When it first opened, this facility was called the Florida Coast Dome and when the Tampa Bay Lightening moved into these digs it was called the Thunderdome. However, when Tampa’s NFL franchise finally moved into their own arena and the Rays started playing ball, Tropicana purchased the naming rights to hitch their name to MLB marketing opportunities.
This venue features an enclosed dome structure and went through a large renovation even through it was only completed eight years prior. These changes were finished in time for the first regular season game, in which the Tampa Bay Devil Rays lost to the Detroit Tigers by a score of 11-6. While the dome certainly protects against inclement weather, this venue is now the only MLB domed park without a retractable roof, preventing fans and players alike from enjoying the sunny Florida weather.
Tampa Bay Rays Stadium
The Tampa Bay franchise has done well of late, making the post season three times in the past five years, including a division title and a pair of wild card births. However, over the past couple of seasons, the Rays have succumbed to the pressure of the intense competition of the American League East division, which features perennial killers like the Yankees and the Red Sox, with the occasional challenge mounted by the Orioles and the suddenly resurgent Blue Jays. As a result, they’ve suffered through sub-.500 winning record at home during the 2014 and 2015 seasons.

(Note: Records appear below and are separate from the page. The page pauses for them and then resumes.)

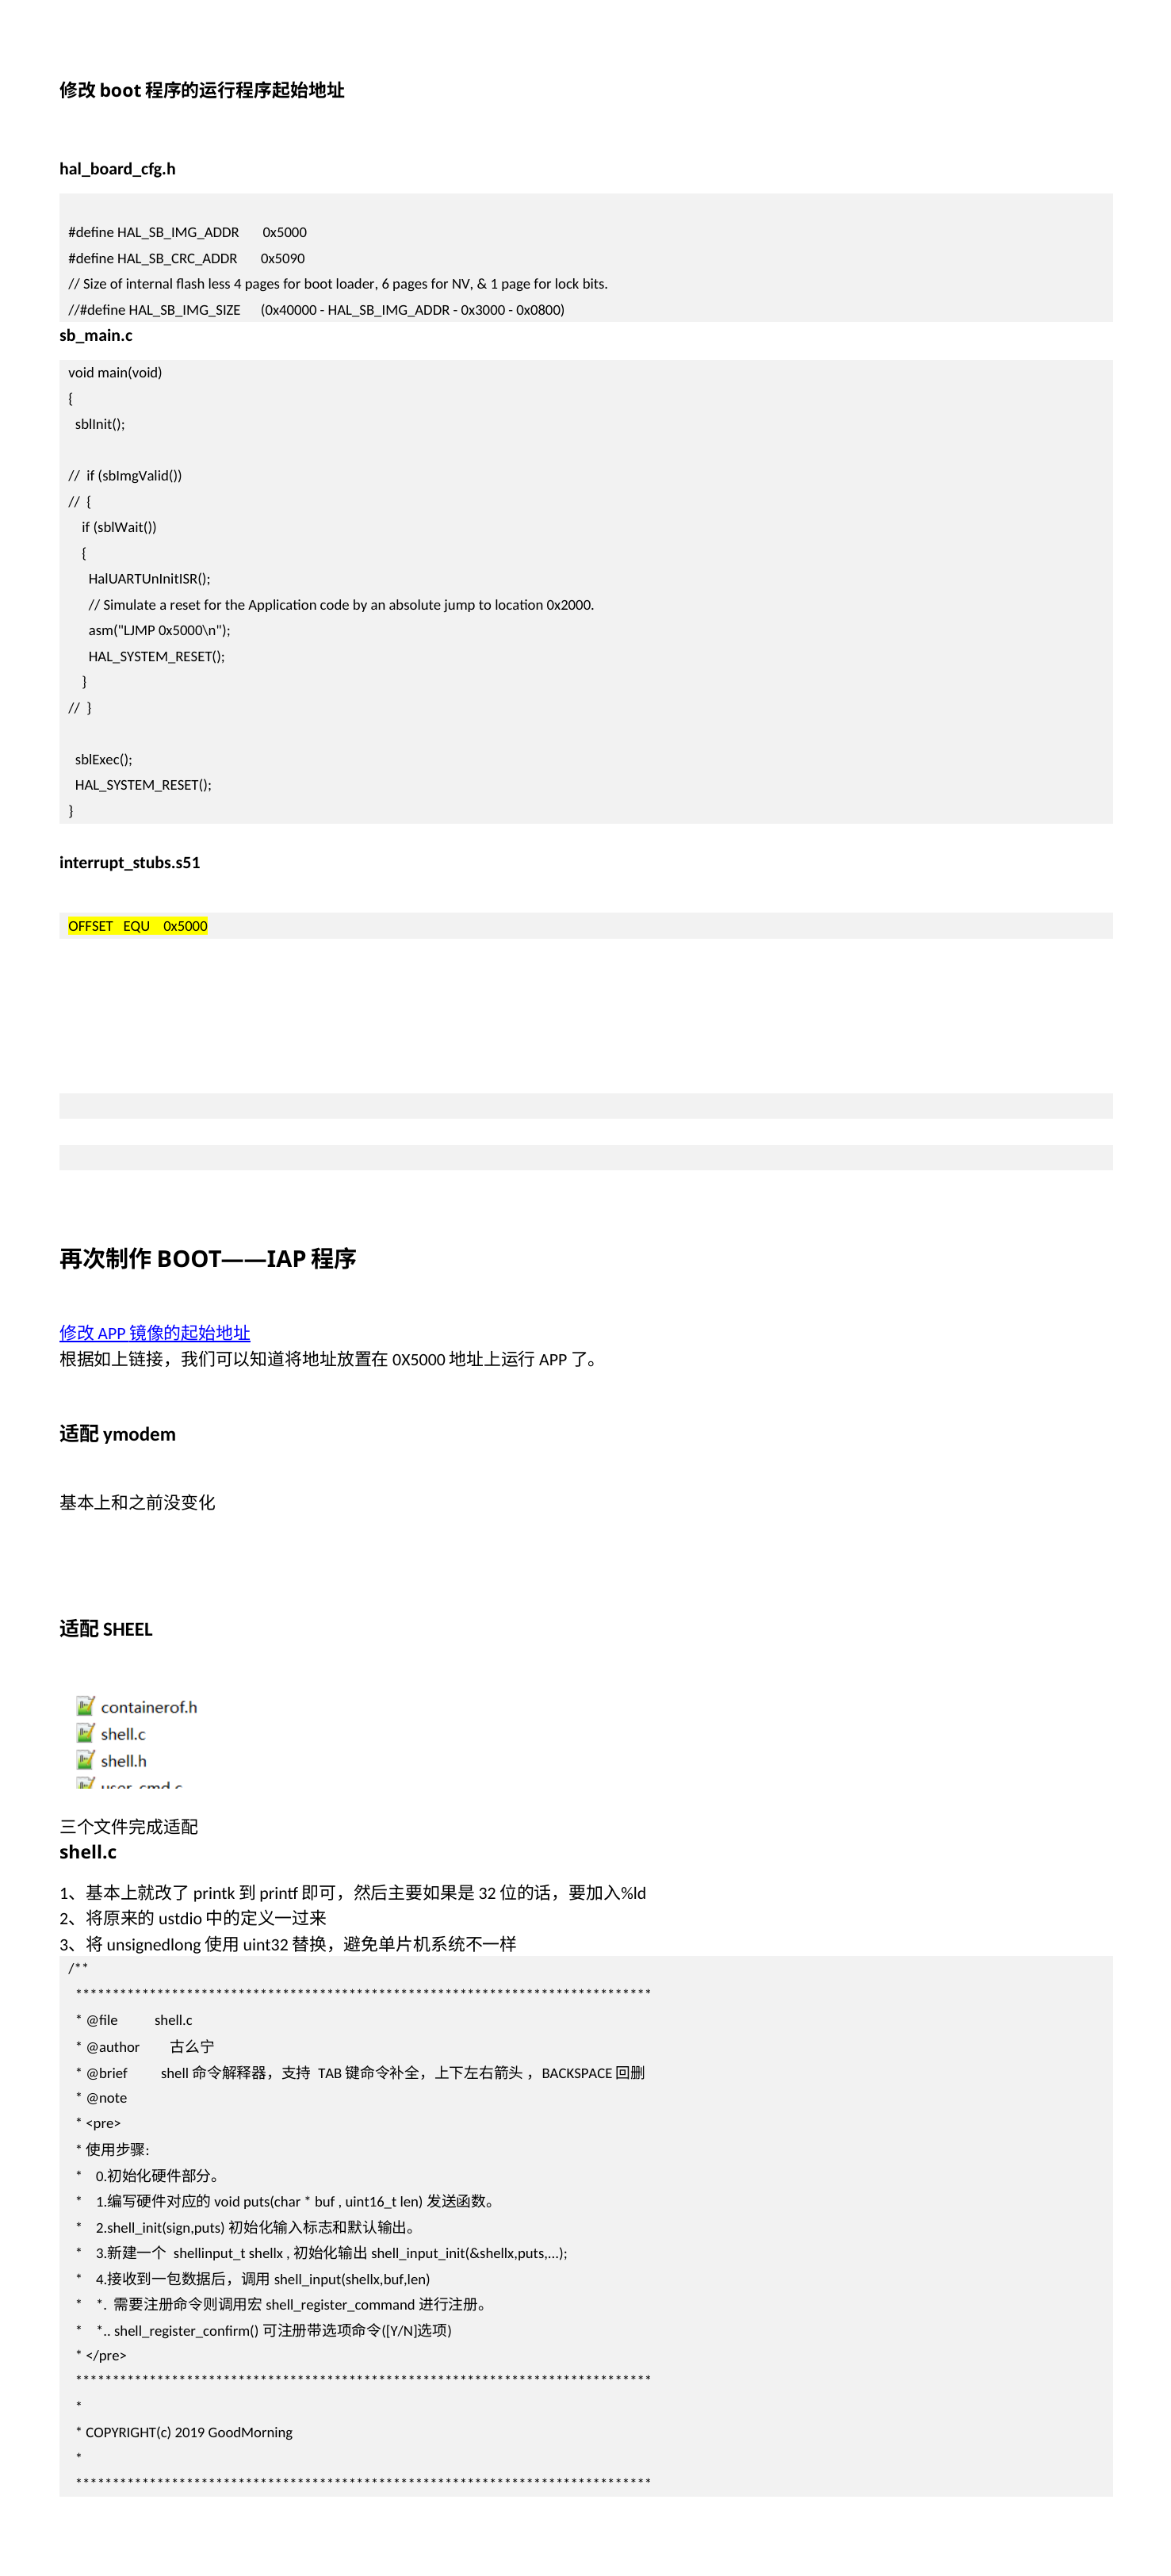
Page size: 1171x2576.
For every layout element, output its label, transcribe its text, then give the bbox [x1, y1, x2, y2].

subtitle 修改boot程序的运行程序起始地址 [59, 63, 1111, 115]
table_header [59, 1093, 1113, 1119]
subtitle 适配SHEEL [59, 1602, 1111, 1653]
table_header [59, 1145, 1113, 1170]
text 3、将unsignedlong 使用uint32替换，避免单片机系统不一样 [59, 1930, 1111, 1956]
table_header void main(void) { sblInit(); // if (sbImgValid()) // { if (sblWait()) { HalUARTUnInitISR(); // Simulate a reset for the Application code by an absolute jump to location 0x2000. asm("LJMP 0x5000\n"); HAL_SYSTEM_RESET(); } // } sblExec(); HAL_SYSTEM_RESET(); } [59, 360, 1113, 824]
text 基本上和之前没变化 [59, 1489, 1111, 1514]
text 1、基本上就改了printk到printf即可，然后主要如果是32位的话，要加入%ld [59, 1878, 1111, 1904]
subtitle hal_board_cfg.h [59, 156, 1111, 182]
subtitle sb_main.c [59, 322, 1111, 348]
subtitle interrupt_stubs.s51 [59, 849, 1111, 875]
table_header OFFSET EQU 0x5000 [59, 913, 1113, 939]
text 根据如上链接，我们可以知道将地址放置在0X5000地址上运行APP了。 [59, 1345, 1111, 1371]
table_header #define HAL_SB_IMG_ADDR 0x5000 #define HAL_SB_CRC_ADDR 0x5090 // Size of internal flash less 4 pages for boot loader, 6 pages for NV, & 1 page for lock bits. //#define HAL_SB_IMG_SIZE (0x40000 - HAL_SB_IMG_ADDR - 0x3000 - 0x0800) [59, 193, 1113, 322]
subtitle 适配ymodem [59, 1407, 1111, 1458]
text 2、将原来的ustdio中的定义一过来 [59, 1904, 1111, 1930]
text 三个文件完成适配 [59, 1813, 1111, 1839]
subtitle shell.c [59, 1839, 1111, 1865]
picture [59, 1684, 312, 1789]
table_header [59, 1956, 1113, 2497]
text 修改APP镜像的起始地址 [59, 1319, 1111, 1345]
subtitle 再次制作BOOT——IAP程序 [59, 1232, 1111, 1284]
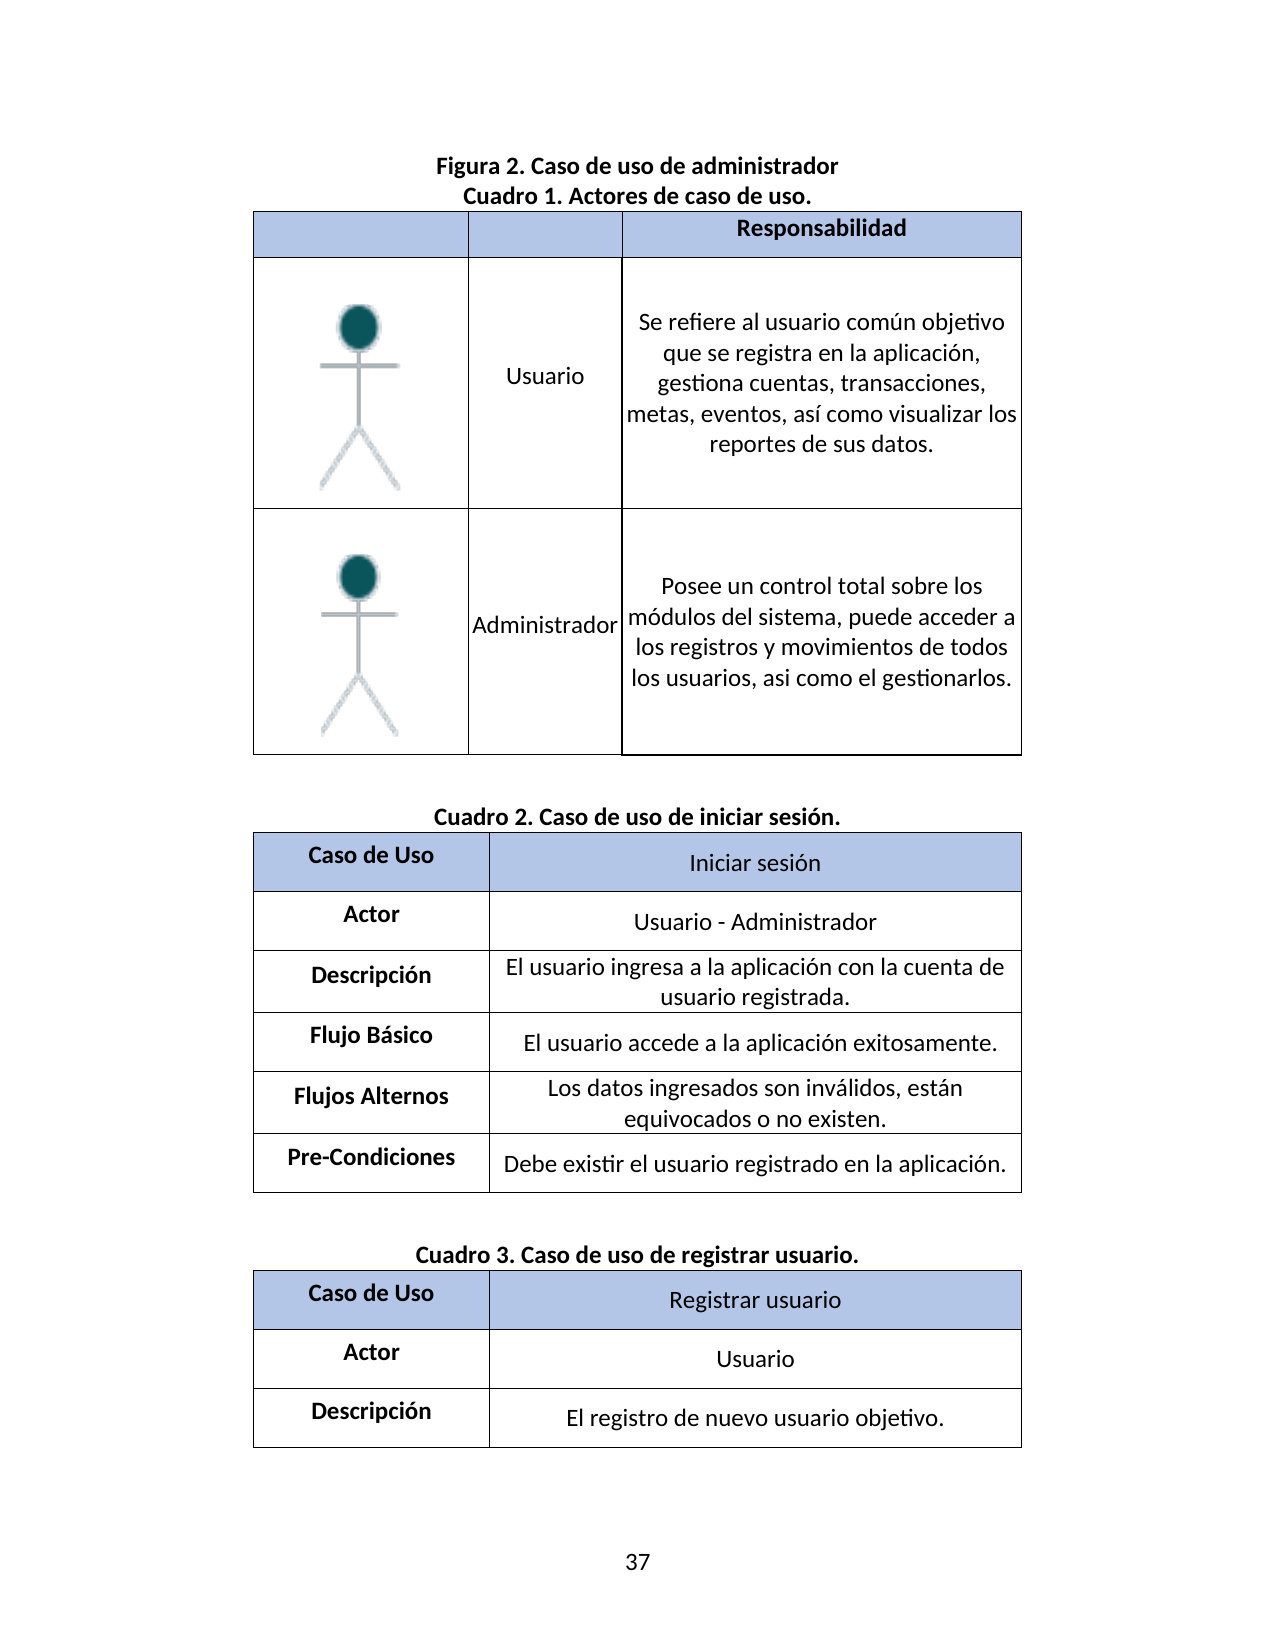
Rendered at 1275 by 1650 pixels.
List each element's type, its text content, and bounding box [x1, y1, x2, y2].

picture [319, 304, 403, 494]
table_cell Flujo Básico [254, 1013, 489, 1071]
table_cell Descripción [254, 951, 489, 1012]
table_header Caso de Uso [254, 1271, 489, 1329]
table_cell Administrador [469, 509, 621, 754]
text Cuadro 3. Caso de uso de registrar usuario. [150, 1239, 1125, 1269]
text Cuadro 2. Caso de uso de iniciar sesión. [150, 801, 1125, 832]
table_cell [254, 509, 468, 754]
table_cell El registro de nuevo usuario objetivo. [490, 1389, 1021, 1447]
text Figura 2. Caso de uso de administrador [150, 150, 1125, 181]
table_cell Descripción [254, 1389, 489, 1447]
table_cell Pre-Condiciones [254, 1134, 489, 1192]
table_header Registrar usuario [490, 1271, 1021, 1329]
table_header Responsabilidad [623, 212, 1021, 257]
table_header [254, 212, 468, 257]
table_cell Actor [254, 1330, 489, 1388]
table_cell El usuario ingresa a la aplicación con la cuenta de usuario registrada. [490, 951, 1021, 1012]
table_cell Usuario - Administrador [490, 892, 1021, 950]
table_header [469, 212, 622, 257]
picture [321, 554, 401, 740]
table_cell Se refiere al usuario común objetivo que se registra en la aplicación, gestiona cuentas, transacciones, metas, eventos, así como visualizar los reportes de sus datos. [623, 258, 1021, 507]
table_cell Los datos ingresados son inválidos, están equivocados o no existen. [490, 1072, 1021, 1133]
text Cuadro 1. Actores de caso de uso. [150, 181, 1125, 211]
table_header Caso de Uso [254, 833, 489, 891]
table_cell Usuario [469, 258, 621, 507]
table_cell El usuario accede a la aplicación exitosamente. [490, 1013, 1021, 1071]
table_cell Flujos Alternos [254, 1072, 489, 1133]
table_cell [254, 258, 468, 507]
table_cell Actor [254, 892, 489, 950]
table_cell Debe existir el usuario registrado en la aplicación. [490, 1134, 1021, 1192]
table_header Iniciar sesión [490, 833, 1021, 891]
table_cell Posee un control total sobre los módulos del sistema, puede acceder a los registros y movimientos de todos los usuarios, asi como el gestionarlos. [623, 509, 1021, 754]
table_cell Usuario [490, 1330, 1021, 1388]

Tropicana Field is a dead ball stadium according to the 2015 MLB Park Factor stats. All offensive metrics trend towards a pitcher’s advantage, including a rate of hit and walk production that ranks near the bottom of the league. Extra base hits and runs are also at a premium in this venue, with all of them ranking in the bottom third of the league compared to other ballparks.
When considering seats that are tarped or have a blocked or partial view, Tropicana Field has the smallest capacity in the league, even worse than O.co Coliseum’s tarped upper deck.
Date Opened: March 3, 1990
Construction Cost: $130 million
Architect: Crisswell, Blizzard and Blouin Architects; Lescher and Mahoney Sports; HOK Sport
Ballpark Type: Multipurpose
Capacity Attendance: 42,735
Playing Surface: AstroTurf GameDay Grass
Previous Tampa Bay Rays Stadium
Other Major Events
Sports in the St. Petersburg area took off during the 90’s, including the creation of an NHL franchise in Florida, the Tampa Bay Lightening. They played at this facility for three years, creaing new attendance records even as the team languished in the standings.
A couple of high profile college events take place at The Trop every year. The St. Petersburg Bowl is a big matchup that has occurred at this facility since 2008. The East-West Shrine Game is an all-star event that has brought the best college footballers together since 1925. This game has been hosted at Tropicana Field since 2012.